Apple-Samsung patent case reaches billion-dollar height
In the latest of patent infringement cases between Apple and Samsung, Apple is now claiming $2.2bn in damages following expert testimony
In a US district court in California, Apple’s lawyers said the firm is entitled to $2.2bn in damages from Samsung for infringing on five of its patents because the infringement came during a period of rapid growth in smartphones.
Apple’s damages expert, Christopher Vellturo, said it lost sales and royalties as a result of Samsung’s sale of more than 37 million smartphones and tablets in the US from August 2011 to end 2013.
Without knowing the total sales revenue, Vellturo justified the damages claim, as it “covered software features that made phones easier to use — an area of weakness for Samsung”.
“That had a dramatic effect on Apple, and the compensation is therefore substantial,” said Vellturo.
Samsung’s lawyers called Apple’s billion-dollar request a “gross, gross exaggeration”
The trial involves five Apple patents and 10 Samsung products: nine models of smartphones and one tablet.
The patents are the “slide-to-unlock” function; universal search; the ability to sync data in the background; automatic word correction during typing; and contextual links that attach a menu to phone numbers, email and addresses.
Samsung’s lawyers called Apple’s billion-dollar request a “gross, gross exaggeration” that “vastly overrated the scope” of its patent claims.
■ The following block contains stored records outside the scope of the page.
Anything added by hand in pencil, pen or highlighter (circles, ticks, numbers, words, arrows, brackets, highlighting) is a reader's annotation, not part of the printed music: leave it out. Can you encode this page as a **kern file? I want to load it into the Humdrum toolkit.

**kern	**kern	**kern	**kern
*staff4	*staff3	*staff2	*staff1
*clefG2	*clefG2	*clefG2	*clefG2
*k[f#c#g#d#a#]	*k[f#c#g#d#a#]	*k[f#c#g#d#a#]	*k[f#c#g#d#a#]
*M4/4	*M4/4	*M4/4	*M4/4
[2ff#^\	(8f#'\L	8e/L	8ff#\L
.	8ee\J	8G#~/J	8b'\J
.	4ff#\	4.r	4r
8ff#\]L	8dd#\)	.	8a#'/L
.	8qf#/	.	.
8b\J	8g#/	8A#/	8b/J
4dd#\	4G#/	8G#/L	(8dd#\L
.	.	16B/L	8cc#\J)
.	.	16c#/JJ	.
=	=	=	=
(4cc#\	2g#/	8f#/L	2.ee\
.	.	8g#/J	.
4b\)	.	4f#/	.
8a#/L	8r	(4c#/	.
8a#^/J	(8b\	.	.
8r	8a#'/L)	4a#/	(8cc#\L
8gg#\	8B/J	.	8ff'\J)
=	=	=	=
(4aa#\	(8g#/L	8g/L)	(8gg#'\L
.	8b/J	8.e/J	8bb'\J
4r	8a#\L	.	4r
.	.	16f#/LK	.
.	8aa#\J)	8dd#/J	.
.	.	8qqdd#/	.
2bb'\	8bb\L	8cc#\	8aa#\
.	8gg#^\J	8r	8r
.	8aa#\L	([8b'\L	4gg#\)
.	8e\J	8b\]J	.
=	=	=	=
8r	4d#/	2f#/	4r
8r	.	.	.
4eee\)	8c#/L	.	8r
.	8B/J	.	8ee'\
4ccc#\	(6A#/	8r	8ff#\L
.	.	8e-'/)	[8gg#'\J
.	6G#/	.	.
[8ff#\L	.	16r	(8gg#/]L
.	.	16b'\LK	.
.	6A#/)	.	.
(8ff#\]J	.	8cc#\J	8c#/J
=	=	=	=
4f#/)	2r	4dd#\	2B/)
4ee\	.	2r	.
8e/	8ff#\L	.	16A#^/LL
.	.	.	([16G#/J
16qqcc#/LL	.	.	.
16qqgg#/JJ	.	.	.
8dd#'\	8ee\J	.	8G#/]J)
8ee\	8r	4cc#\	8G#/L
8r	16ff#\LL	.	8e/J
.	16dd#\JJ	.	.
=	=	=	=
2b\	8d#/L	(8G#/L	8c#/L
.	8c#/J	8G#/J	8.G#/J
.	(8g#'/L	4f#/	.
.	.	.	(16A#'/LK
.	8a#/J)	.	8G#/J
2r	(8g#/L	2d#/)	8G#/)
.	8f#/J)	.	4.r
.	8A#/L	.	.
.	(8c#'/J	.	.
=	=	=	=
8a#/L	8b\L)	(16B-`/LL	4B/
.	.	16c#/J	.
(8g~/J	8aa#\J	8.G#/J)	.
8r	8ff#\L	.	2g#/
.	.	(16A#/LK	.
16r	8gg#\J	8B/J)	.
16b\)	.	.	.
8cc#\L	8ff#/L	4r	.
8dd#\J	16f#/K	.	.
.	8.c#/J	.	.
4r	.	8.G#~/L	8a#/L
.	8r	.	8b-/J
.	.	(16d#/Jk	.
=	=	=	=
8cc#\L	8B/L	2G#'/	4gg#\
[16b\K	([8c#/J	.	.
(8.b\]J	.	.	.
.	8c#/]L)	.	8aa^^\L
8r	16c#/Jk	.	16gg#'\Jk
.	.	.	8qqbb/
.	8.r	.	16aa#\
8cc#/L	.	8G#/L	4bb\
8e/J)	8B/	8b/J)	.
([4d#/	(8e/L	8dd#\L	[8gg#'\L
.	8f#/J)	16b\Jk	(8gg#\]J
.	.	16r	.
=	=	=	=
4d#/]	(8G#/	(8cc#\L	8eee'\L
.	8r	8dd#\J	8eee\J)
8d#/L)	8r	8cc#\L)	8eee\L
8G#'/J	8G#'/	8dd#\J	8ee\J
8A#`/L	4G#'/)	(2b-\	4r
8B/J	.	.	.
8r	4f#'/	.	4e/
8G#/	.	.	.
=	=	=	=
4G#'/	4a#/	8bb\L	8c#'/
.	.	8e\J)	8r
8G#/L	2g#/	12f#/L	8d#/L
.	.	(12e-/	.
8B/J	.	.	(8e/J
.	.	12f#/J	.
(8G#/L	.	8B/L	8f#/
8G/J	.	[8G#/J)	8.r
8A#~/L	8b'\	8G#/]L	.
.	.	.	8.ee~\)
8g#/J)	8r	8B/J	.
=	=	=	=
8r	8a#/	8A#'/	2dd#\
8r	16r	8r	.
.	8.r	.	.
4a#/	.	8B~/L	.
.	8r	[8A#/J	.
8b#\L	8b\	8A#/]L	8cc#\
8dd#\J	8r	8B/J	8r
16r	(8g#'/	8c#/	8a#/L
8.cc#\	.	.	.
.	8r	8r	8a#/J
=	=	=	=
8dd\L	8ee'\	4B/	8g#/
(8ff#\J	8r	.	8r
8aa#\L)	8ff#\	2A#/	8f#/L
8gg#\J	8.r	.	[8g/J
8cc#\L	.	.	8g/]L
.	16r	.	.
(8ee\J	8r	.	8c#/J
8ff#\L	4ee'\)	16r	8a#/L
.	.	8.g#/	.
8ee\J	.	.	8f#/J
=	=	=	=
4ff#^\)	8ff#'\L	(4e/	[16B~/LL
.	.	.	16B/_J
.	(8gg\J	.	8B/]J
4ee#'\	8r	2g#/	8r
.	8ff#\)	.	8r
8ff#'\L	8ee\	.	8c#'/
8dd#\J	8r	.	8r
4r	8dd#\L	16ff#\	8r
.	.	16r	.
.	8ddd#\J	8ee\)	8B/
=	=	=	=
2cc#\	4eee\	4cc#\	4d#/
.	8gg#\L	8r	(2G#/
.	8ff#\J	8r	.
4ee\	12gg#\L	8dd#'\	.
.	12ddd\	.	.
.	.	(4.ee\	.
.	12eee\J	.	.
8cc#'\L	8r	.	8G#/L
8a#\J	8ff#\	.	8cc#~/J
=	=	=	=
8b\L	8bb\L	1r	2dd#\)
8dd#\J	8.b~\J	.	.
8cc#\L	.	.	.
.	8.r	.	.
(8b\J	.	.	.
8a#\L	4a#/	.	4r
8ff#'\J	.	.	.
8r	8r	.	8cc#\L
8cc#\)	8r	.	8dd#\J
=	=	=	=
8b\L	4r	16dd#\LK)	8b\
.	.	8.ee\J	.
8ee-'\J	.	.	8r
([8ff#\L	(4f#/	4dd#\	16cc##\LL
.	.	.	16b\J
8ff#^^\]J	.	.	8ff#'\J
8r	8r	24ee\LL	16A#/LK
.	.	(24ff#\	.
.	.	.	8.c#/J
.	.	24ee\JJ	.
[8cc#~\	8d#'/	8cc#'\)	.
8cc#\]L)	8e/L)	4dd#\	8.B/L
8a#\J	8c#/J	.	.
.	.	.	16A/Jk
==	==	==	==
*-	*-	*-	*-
In comparison, Samsung is asking for $7m for two software patents that it says Apple violated.
Another Apple expert, MIT professor John Hauser, surveyed Samsung phone owners in an attempt to determine whether and how much buyers of Samsung phones valued the features related to the five patents.
Apple used a similar analysis from Hauser in the first Apple-Samsung trial in which he found customers might pay as much as $100 more for a Samsung phone that included patented features. In that case, two juries awarded Apple $929m in damages.
However, Samsung attorneys argued that Hauser’s study didn’t take into account the value of Samsung’s brand, the Android operating system or other key features of the phone.
For example, Samsung lawyer Bill Price said that in Hauser’s survey, the alternative to Apple’s automatic word correction patent was to have to choose from among suggestions.
Price used a Galaxy S III to show how that device automatically corrected the word “birfday” to “birthday” without infringing on Apple’s patent.